The short order meant continuing production on the extremely expensive aircrafts simply wasn’t realistic for Airbus, according to CEO Tom Enders. He said there was “no basis to sustain production, despite all our sales efforts with other airlines in recent years.” The company has taken a €463 million (about $523 million) charge for shutdown costs, but anticipates that repaying government loans could help pad its loss. The impact of cutting the A380 was “largely embedded” in Airbus’ 2018 results, which showed a €3 billion (about $3.38 billion) net profit -- up 30% from 2017, per the report.
The implications of axing the A380 extend to more than just Airbus’ finances, however.
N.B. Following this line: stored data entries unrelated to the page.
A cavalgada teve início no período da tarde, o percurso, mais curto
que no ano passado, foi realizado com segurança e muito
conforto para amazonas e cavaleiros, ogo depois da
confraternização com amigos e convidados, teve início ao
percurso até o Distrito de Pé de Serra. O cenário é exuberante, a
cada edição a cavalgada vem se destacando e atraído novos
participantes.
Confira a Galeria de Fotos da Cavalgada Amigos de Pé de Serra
The company plans to start talking with partners about the “3,000 to 3,500 positions potentially impacted over the next three years.” The BBC reported that close to 200 jobs in the United Kingdom could be in trouble as a result of the decision, which is no small number. Airbus said it hopes to send a “significant” number of employees working on the soon-to-be defunct airplane to other projects.
On the bright side for travelers, the more than 200 A380s already in use will continue to criss-cross the planet. Along with Emirates, several other airlines -- Qantas, British Airways, Lufthansa, Air France, and Korean Air, among others -- utilize the oversized aircraft on some of their longest routes.
The A380 first took to the skies as a commercial jet in 2007. Singapore Airlines was the first to use the plane, and it was popular with passengers. The plane, however, was difficult and expensive to build, which led to problems down the line. As the industry shifted away from larger planes, interest in the A380 dwindled. Airbus began working on a revamped, more efficient version of the A380, but needed to generate enough interest in the initial plane to conceive the 2.0 version.
Airbus created the A380 in response to the 747, created by Boeing. They were able to ultimately kill the plane as passenger flights were concerned, but Boeing recently announced plans to build freighter versions of the plane well past 2021, meaning it will outlive the plane that set out to outdo it.
The lesson here, ultimately, is that the best things -- even commercial planes -- come in small, uncomplicated packages.